Two fried eggs, no bacon please

Usually when I sit down to write my “In the Office” I have a topic in mind that I am dead-set on writing about. In the past I’ve written about the drinking age, overseas experiences and growing up. This time, for some reason, I was stuck. I would think of an idea, begin to write and then immediately scratch it.

Come dinner on Wednesday night, I still had no ideas. But while I was eating, the perfect topic hit me like the scent of bacon emanating from a cardboard food box. Actually, that is literally what happened; and that is when I decided to write about bacon.

I hate bacon. Ok, maybe hate is too strong of a word, but I just don’t like it. So, not a big deal right? Lots of people don’t like certain foods. Our Managing Editor Nick doesn’t like celery, one of our copy editors, Ryan, despises mayonnaise, and our Creative Director Devon won’t eat chocolate. Then there is me, who hates bacon, which is apparently one of the highest sins a person can commit.

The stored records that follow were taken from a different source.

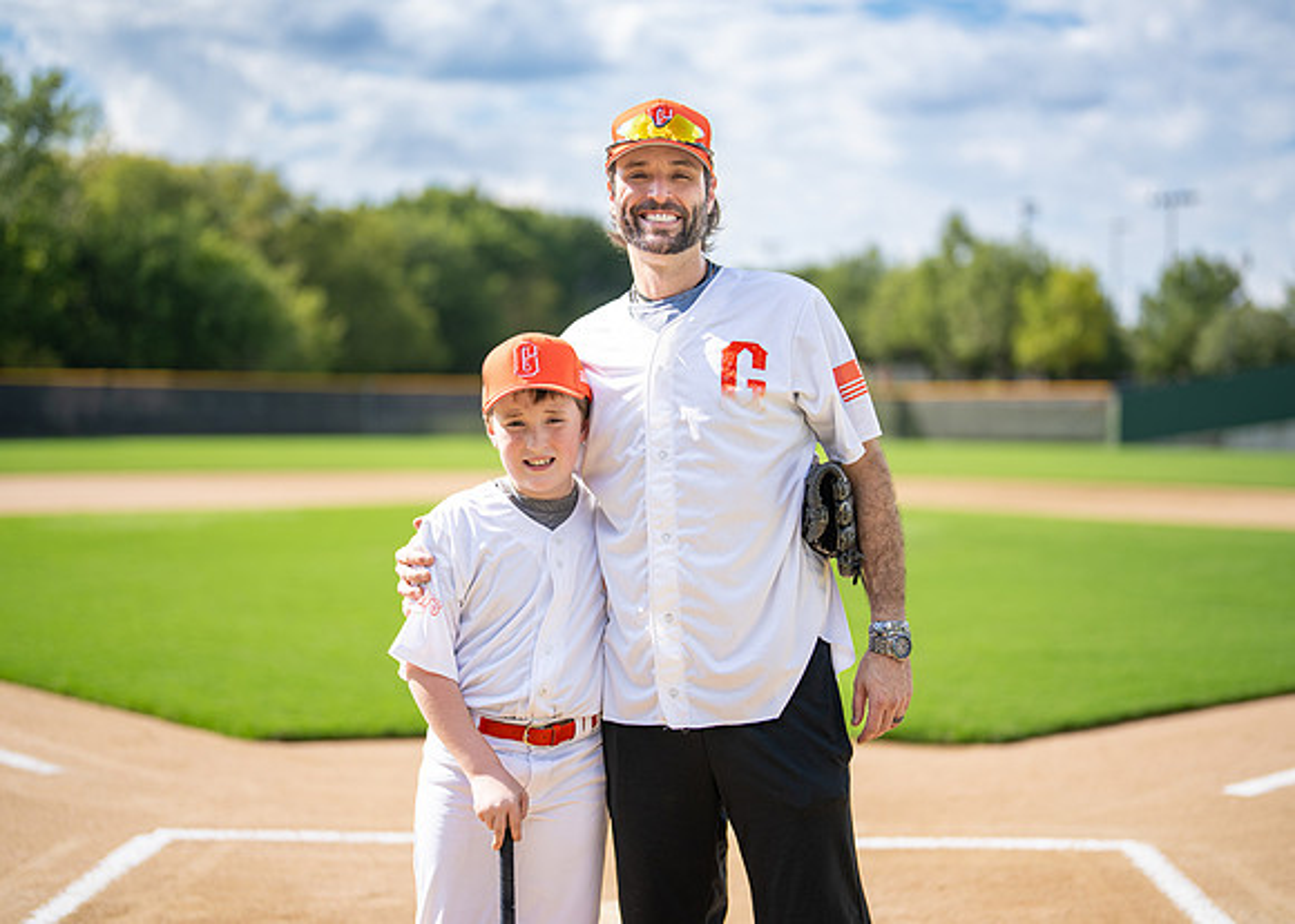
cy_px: 462
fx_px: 1949
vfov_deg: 26.7
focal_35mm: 53
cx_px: 660
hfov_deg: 36.8
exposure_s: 1/5000
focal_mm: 50
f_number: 1.2
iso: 100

Recently I was talking to someone about bacon, and I casually mentioned that even though this person loved bacon, I do not really care for it. After I said that the conversation took an unexpected turn. All of a sudden I was being condemned for not being a lover of bacon. I felt this was a strange reaction, but it turned out to be more common than I thought. As I told more people about my dislike for bacon I was surprised to find that most people were horrified and were ready to ostracize me for it.

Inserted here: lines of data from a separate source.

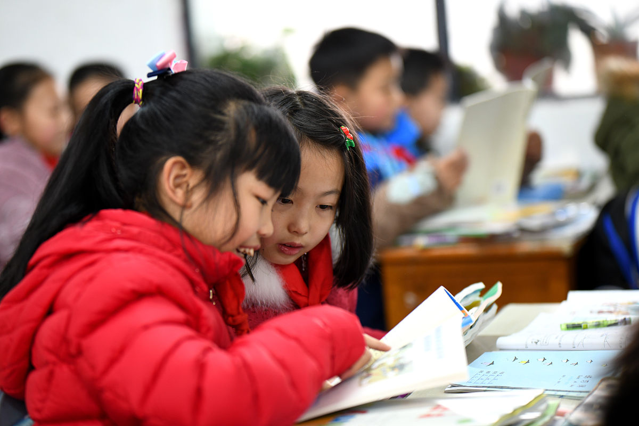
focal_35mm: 85
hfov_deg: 23.9
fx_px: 1509
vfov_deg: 16.1
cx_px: 320
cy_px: 213
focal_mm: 85
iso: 800
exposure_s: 1/125
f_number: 2.2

My question to these people has always been, “Well, why can’t I just not like bacon?” I have received many different answers varying from, “Because it’s just so good,” to, “It’s the American thing to do” and even, “Because it’s basically just god.”

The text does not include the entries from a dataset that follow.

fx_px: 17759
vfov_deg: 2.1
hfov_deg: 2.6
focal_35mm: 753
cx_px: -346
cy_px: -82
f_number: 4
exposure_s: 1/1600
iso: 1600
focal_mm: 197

One of our e-board members here at The Oswegonian equated me to being a bacon atheist. I would consider myself more of a bacon agnostic, but either way, bacon is no god of mine.

I am starting to realize that, even though I don’t consider myself an outcast, the group of bacon lovers in America may be one of the largest out there. It’s like being a person who hates the sun and lives in Florida; it’s apparently not acceptable.

Since this has never been an issue for me until recently, I am now trying to think of ways to deal with the intensely negative reaction people have when I tell them I don’t like the salty snack.

One technique I have used, so far with some success, is explaining to people that because I do not like bacon, it means there is more bacon available for them. I recently told The Oswegonian office that if I ever acquired bacon, I would distribute it equally among the staff, and suddenly people had less of a problem with me not liking it.

I am not a vegetarian. I am not particularly picky with food either. I just do not like bacon. I think all I can do now is embrace being part of this small percentage of the American population, and get used to getting weird looks at the diner when I ask them to hold it.